Website Strategy vs. Digital Marketing Strategy

These two documents answer different questions and are often confused.

A digital marketing strategy governs how you attract people: which channels you use, what messages you push out, and how you move people from awareness to enquiry across email, social, paid, and organic search.

A website strategy governs what happens when they arrive: what they find, what action they are guided to take, and how the site converts interest into contact or sale.

The website is the destination. Digital marketing is the traffic plan. Both need to work from the same audience understanding and the same brand storytelling approach, but they require separate documents with separate ownership.

Website Governance: Keeping the Strategy Alive After Launch

Most website strategy guides stop at launch. This is where many sites begin to decline.

Assign Clear Ownership

A governance model needs defined owners across content (who writes and updates), technical (who maintains performance and security), SEO (who monitors rankings), and compliance (who keeps GDPR and accessibility obligations current). Without this, decisions default to whoever is available rather than whoever knows the plan.

Schedule Structured Reviews

Align a full strategy review to your annual business planning cycle, with quarterly KPI checks in between. Sites without governance accumulate outdated content, broken links, and pages that no longer reflect actual services, damaging both search performance and visitor trust. Content that ranked well two years ago can become a liability when statistics go out of date, or products change.

Conclusion

A website strategy is the foundation that determines whether your site works as a business asset or simply occupies a domain. The businesses that see consistent results are not always those with the largest budgets; they are the ones that were clear about their goals before anything was built. ProfileTree works with SMEs across Northern Ireland, Ireland, and the UK to build website strategies that connect business objectives to measurable outcomes. See how the ProfileTree web design team approaches strategy and what a strategic review could change for your site.

FAQs

The questions below cover the topics most frequently raised by business owners and marketing managers working through this process for the first time.
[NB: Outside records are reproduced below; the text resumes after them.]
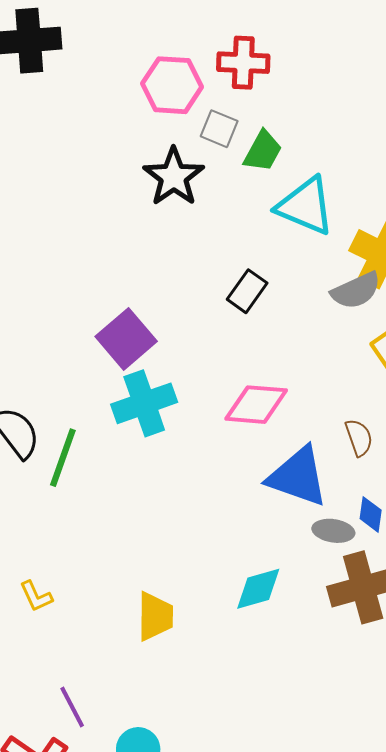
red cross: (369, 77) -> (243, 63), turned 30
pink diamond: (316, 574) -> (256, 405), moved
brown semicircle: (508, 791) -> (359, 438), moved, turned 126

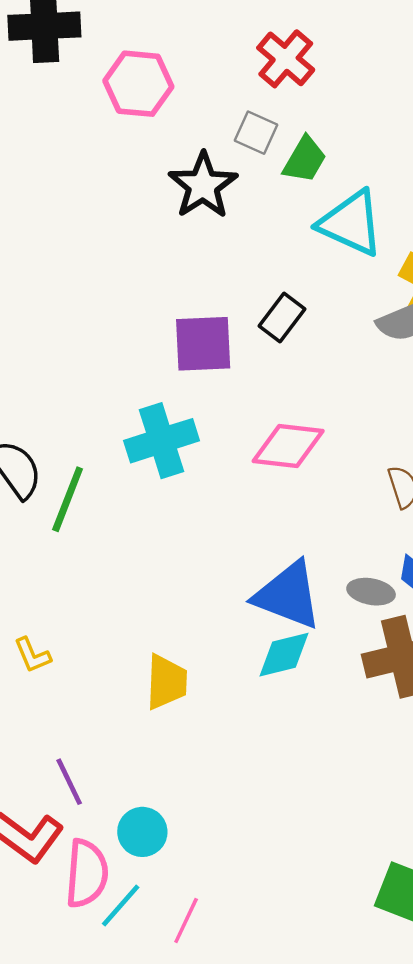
red cross: (243, 63) -> (286, 59), turned 36
pink hexagon: (172, 85) -> (138, 84), moved
purple square: (126, 339) -> (203, 344), moved, turned 36
blue triangle: (298, 477) -> (288, 595), moved

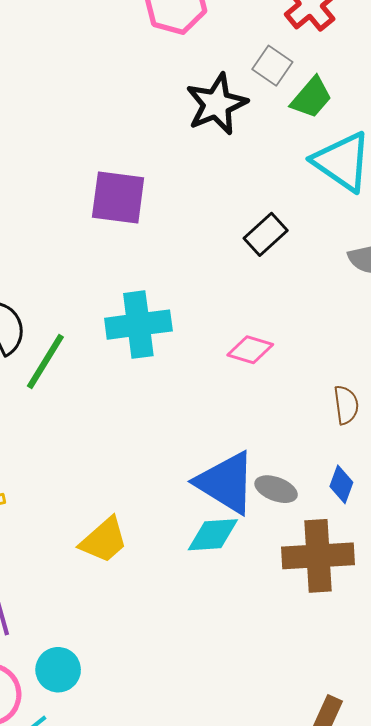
purple square: (203, 344) -> (118, 198), moved
pink diamond: (288, 446) -> (250, 350), size x0.7
gray ellipse: (371, 592) -> (276, 489), moved
yellow trapezoid: (166, 682) -> (104, 540), turned 36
What should be included in a website strategy?

Business goals, target audience, content plan, SEO approach, technical requirements, legal compliance, and a measurement framework. A strategy missing any one of these will have blind spots that show up in performance data.

What is the difference between a website strategy and a digital marketing strategy?

A digital marketing strategy governs how you attract visitors across all channels; a website strategy governs what happens when they arrive. Both must align, but they answer different questions.

How often should a website strategy be updated?

Review it annually alongside your business planning cycle, with quarterly KPI checks. Update specific sections whenever something significant changes: a new service, a platform migration, or a major search algorithm update.

Does a small business need a formal website strategy?

Yes. A one-page brief covering your goals, audience, key pages, and three KPIs counts as a strategy. Without something documented, decisions default to whoever is available rather than the plan.